The NciFinal kernel is memory-bound.
The noise estimation adds minimal overhead as it operates inline with the NciFinal processing using agen minmax hardware.
For the PVA_DOPPLER_FFT_OUTPUT_LAYOUT_RANGE_DOPPLER_RX layout, an additional copy step (copy_nciRxTemp_to_nciRx) is required to reorganize from the transposed temporary buffer.

The implementation is optimized for typical automotive radar configurations with:

2-8 RX channels
512 or 1024 Doppler bins (64 or 128 folded bins)
Range dimensions that are multiples of the tile height

Execution Time is the average time required to execute the operator on a single VPU core. Note that each PVA contains two VPU cores, which can operate in parallel to process two streams simultaneously, or reduce execution time by approximately half by splitting the workload between the two cores.

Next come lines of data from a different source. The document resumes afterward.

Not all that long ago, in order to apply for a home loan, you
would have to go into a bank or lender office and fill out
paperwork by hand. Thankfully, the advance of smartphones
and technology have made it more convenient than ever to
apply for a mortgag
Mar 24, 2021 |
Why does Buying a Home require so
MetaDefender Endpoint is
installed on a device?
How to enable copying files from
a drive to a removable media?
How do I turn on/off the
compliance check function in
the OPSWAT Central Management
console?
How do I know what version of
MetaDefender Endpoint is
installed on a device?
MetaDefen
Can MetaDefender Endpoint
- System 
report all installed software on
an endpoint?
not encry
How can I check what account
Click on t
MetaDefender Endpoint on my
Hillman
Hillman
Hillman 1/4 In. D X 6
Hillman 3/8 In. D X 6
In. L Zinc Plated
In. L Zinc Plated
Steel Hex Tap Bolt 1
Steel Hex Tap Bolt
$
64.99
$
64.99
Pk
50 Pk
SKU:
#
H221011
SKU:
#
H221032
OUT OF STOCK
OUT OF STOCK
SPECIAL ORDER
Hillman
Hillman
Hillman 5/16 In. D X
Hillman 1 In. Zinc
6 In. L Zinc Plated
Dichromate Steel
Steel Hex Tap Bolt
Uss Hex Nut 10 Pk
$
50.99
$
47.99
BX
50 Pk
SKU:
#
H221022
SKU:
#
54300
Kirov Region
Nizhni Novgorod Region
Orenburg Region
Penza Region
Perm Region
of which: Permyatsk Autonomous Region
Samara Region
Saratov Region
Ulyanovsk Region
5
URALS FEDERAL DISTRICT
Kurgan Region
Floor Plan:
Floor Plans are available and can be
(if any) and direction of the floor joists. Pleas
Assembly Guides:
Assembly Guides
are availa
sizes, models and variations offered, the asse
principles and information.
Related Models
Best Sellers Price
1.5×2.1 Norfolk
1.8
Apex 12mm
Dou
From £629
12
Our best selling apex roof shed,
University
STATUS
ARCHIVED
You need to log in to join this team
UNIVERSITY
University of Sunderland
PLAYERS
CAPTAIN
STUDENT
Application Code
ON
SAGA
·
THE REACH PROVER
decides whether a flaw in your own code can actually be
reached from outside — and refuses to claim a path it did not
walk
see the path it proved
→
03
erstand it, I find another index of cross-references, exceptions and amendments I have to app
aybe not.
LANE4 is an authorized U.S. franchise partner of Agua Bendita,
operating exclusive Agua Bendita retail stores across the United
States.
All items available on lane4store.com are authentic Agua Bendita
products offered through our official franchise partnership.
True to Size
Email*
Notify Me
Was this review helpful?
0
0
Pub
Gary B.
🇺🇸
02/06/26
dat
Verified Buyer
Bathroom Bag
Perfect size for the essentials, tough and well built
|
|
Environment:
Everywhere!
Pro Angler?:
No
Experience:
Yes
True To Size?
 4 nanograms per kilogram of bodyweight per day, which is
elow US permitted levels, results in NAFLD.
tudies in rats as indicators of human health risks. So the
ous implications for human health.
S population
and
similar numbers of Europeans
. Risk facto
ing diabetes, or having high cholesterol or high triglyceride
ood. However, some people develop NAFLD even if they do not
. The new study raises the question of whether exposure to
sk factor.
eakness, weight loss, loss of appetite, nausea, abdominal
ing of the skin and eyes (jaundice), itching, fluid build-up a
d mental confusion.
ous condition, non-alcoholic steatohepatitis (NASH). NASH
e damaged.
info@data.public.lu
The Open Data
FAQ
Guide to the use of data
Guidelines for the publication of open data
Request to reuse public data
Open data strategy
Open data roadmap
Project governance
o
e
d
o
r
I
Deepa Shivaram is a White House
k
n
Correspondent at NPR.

Total Power represents the average total power consumed by the module when the operator is executed concurrently on both VPU cores. Idle power is approximately 7W when the PVA is not processing data.

For detailed information on interpreting the performance table below and understanding the benchmarking setup, see Performance Benchmark.

RangeBinCount	RxAntennaCount	DopplerBinCount	DopplerFolds	Layout	NoiseEstimate	Execution Time	Submit Latency	Total Power
256	4	512	8	1	on	0.267ms	0.027ms	14.44W
256	4	512	8	2	on	0.294ms	0.026ms	14.343W
256	8	512	16	1	on	0.603ms	0.027ms	14.444W
256	8	512	16	2	on	0.625ms	0.027ms	14.339W
256	16	512	16	1	on	1.167ms	0.028ms	14.343W
512	2	512	8	1	on	0.278ms	0.029ms	14.544W
512	2	512	8	2	on	0.324ms	0.030ms	14.341W
512	4	512	8	1	on	0.516ms	0.029ms	15.144W
512	4	512	8	1	off	0.516ms	0.028ms	15.041W
512	4	512	8	2	on	0.572ms	0.030ms	14.944W
512	4	1024	8	1	on	0.997ms	0.032ms	15.743W
512	4	1024	8	2	on	1.109ms	0.033ms	15.146W
512	8	512	16	1	on	1.092ms	0.030ms	14.944W
512	8	512	16	1	off	1.091ms	0.028ms	15.041W
512	8	512	16	2	on	1.130ms	0.030ms	14.942W
512	8	512	16	2	off	1.129ms	0.028ms	14.944W
512	8	1024	16	1	on	2.026ms	0.033ms	15.244W
512	8	1024	16	2	on	2.093ms	0.033ms	15.146W
512	16	1024	32	1	on	4.414ms	0.034ms	15.043W
512	16	1024	32	2	on	4.074ms	0.035ms	15.248W

Reference#

M. A. Richards, “Fundamentals of Radar Signal Processing”, 2nd Edition, McGraw-Hill, New York, 2014.

M. A. Richards, “Notes on Noncoherent Integration Gain”, Georgia Tech Research Institute, 2014.